Comment 1 JF Bastien 2017-04-19 01:35:15 PDT 
Created attachment 307473 [details]
patch
Comment 2 Saam Barati 2017-04-19 09:49:49 PDT 
Comment on attachment 307473 [details]
patch

View in context: https://bugs.webkit.org/attachment.cgi?id=307473&action=review

r=me. I'd like to at least see a test we run on Mac, and if it's flaky, we can consider what to do next. But let's land it before assuming it'll be flaky.

> Source/JavaScriptCore/ChangeLog:21
> +        I haven't added a test because the bots will likely be unhappy /

What about at least making it run on Mac?

> Source/JavaScriptCore/wasm/WasmMemory.cpp:203
> +    size_t maximum = fastMemoryAllocationSoftLimit * Memory::fastMappedBytes();

I would really add a new variable for this, even if initially it's the same value.
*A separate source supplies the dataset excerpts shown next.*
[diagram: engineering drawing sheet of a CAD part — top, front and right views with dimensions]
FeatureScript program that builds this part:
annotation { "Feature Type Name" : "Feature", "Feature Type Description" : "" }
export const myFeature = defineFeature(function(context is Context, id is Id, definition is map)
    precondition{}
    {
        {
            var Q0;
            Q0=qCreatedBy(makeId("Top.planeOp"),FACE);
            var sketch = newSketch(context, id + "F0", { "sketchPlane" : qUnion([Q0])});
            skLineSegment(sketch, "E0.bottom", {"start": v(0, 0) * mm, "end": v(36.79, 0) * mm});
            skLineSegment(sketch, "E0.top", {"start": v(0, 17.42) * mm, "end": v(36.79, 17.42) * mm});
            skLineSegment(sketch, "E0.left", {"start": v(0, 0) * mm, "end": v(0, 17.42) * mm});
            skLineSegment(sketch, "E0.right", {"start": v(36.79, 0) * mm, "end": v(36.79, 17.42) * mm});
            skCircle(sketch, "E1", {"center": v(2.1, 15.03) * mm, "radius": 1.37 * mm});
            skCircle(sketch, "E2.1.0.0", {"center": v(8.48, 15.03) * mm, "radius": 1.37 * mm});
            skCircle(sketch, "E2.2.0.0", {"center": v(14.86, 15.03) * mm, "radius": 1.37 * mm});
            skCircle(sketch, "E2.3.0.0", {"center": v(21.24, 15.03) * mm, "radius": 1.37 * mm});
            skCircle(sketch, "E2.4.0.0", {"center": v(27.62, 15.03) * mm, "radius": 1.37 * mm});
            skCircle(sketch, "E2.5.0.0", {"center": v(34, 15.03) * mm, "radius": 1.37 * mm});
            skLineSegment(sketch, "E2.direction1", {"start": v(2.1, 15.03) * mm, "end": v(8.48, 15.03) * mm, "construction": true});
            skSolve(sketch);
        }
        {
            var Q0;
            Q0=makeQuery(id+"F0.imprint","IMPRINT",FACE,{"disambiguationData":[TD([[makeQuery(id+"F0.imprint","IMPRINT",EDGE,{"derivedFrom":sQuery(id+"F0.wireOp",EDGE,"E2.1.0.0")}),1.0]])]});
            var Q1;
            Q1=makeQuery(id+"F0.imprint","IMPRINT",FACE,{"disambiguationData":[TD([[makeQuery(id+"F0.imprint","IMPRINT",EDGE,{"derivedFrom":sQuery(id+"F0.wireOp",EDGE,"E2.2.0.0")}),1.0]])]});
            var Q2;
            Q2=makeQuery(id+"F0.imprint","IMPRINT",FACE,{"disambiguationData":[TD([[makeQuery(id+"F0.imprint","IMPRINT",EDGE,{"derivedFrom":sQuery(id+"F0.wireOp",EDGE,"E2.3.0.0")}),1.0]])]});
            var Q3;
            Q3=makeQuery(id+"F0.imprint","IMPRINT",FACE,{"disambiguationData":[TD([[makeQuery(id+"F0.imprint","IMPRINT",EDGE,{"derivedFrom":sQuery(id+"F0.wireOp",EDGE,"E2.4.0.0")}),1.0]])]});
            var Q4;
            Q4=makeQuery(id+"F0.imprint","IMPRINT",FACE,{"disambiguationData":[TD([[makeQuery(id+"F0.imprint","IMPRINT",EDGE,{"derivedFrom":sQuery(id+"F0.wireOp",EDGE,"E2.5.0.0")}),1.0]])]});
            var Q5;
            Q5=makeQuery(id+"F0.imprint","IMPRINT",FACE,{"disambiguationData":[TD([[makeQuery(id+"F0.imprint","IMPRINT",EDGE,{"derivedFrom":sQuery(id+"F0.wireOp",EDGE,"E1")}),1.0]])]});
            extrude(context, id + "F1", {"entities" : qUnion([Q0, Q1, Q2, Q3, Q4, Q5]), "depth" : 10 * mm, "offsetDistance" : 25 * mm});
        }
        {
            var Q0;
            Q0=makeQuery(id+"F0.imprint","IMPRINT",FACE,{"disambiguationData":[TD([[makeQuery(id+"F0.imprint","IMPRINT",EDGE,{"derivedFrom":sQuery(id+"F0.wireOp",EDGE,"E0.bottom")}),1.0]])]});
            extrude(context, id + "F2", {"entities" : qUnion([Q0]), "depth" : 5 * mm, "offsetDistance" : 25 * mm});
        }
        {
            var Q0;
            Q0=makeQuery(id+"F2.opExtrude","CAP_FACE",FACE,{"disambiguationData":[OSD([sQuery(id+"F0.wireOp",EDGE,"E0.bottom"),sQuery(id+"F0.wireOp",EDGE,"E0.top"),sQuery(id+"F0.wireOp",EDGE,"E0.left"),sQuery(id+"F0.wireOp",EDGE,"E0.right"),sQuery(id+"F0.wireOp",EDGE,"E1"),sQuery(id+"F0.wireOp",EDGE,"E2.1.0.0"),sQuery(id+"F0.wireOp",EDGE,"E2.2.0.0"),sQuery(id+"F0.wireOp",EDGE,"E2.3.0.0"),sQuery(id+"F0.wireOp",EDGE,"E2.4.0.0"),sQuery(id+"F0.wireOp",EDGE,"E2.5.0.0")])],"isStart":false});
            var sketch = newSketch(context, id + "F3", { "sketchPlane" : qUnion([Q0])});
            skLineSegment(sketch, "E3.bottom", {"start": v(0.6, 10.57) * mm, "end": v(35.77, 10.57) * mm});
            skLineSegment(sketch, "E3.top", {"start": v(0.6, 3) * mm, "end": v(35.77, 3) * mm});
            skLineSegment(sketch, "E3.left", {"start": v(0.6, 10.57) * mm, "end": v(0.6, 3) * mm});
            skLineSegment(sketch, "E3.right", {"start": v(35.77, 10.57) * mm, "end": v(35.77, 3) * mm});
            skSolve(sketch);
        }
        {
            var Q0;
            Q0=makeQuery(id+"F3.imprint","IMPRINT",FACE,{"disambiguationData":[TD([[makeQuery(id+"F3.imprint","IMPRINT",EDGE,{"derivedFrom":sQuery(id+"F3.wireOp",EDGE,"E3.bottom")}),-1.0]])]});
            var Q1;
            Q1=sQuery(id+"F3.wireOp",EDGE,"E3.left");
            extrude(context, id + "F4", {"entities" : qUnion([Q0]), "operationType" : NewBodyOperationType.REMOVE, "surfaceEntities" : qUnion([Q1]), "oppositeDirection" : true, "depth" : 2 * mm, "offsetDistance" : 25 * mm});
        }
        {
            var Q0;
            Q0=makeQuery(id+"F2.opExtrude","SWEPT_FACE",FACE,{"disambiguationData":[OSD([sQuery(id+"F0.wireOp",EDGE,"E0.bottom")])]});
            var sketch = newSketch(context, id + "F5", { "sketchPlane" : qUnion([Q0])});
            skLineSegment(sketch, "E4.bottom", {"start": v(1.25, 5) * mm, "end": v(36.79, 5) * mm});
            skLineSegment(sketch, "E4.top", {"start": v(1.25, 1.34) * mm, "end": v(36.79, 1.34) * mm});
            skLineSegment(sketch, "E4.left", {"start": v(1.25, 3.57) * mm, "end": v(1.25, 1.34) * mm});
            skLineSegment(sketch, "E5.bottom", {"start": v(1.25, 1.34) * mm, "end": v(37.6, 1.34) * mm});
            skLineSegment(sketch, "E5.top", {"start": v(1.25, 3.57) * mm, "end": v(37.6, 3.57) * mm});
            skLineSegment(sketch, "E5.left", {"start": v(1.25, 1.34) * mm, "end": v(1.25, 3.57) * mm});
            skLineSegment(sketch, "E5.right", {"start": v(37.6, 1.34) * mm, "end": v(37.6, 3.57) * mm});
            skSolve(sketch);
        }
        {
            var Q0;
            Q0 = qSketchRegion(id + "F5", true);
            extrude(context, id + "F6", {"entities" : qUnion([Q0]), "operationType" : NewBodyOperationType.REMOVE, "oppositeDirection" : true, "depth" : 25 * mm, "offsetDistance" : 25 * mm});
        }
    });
That way we can change them independent of one another.
Comment 3 JF Bastien 2017-04-19 10:31:31 PDT 
Created attachment 307488 [details]
patch

Add test and factor out function as suggested.
Comment 4 WebKit Commit Bot 2017-04-19 10:33:30 PDT 
Comment on attachment 307488 [details]
patch

Rejecting attachment 307488 [details] from commit-queue.

Failed to run "['/Volumes/Data/EWS/WebKit/Tools/Scripts/webkit-patch', '--status-host=webkit-queues.webkit.org', '--bot-id=webkit-cq-03', 'apply-attachment', '--no-update', '--non-interactive', 307488, '--port=mac']" exit_code: 2 cwd: /Volumes/Data/EWS/WebKit

Last 500 characters of output:
 succeeded at 1 with fuzz 3.
patching file JSTests/wasm.yaml
Hunk #1 FAILED at 1.
Hunk #2 succeeded at 31 (offset 2 lines).
1 out of 2 hunks FAILED -- saving rejects to file JSTests/wasm.yaml.rej
patching file JSTests/wasm/stress/oom.js
patching file Source/JavaScriptCore/ChangeLog
Hunk #1 succeeded at 1 with fuzz 3.
patching file Source/JavaScriptCore/wasm/WasmMemory.cpp

Failed to run "[u'/Volumes/Data/EWS/WebKit/Tools/Scripts/svn-apply', '--force']" exit_code: 1 cwd: /Volumes/Data/EWS/WebKit

Full output: http://webkit-queues.webkit.org/results/3564516
Comment 5 JF Bastien 2017-04-19 10:39:01 PDT 
Created attachment 307489 [details]
patch

Rebase. I self-merge-conflicted.
Comment 6 WebKit Commit Bot 2017-04-19 11:45:41 PDT 
The commit-queue encountered the following flaky tests while processing attachment 307489 [details]:

The commit-queue is continuing to process your patch.
Comment 7 WebKit Commit Bot 2017-04-19 11:45:49 PDT 
The commit-queue encountered the following flaky tests while processing attachment 307489 [details]:

media/modern-media-controls/macos-fullscreen-media-controls/macos-fullscreen-media-controls-buttons-styles.html bug 168317 (author: graouts@apple.com)
The commit-queue is continuing to process your patch.
Comment 8 WebKit Commit Bot 2017-04-19 12:38:55 PDT 
Comment on attachment 307489 [details]
patch

Clearing flags on attachment: 307489

Committed r215525: <http://trac.webkit.org/changeset/215525>
Comment 9 WebKit Commit Bot 2017-04-19 12:38:57 PDT 
All reviewed patches have been landed.  Closing bug.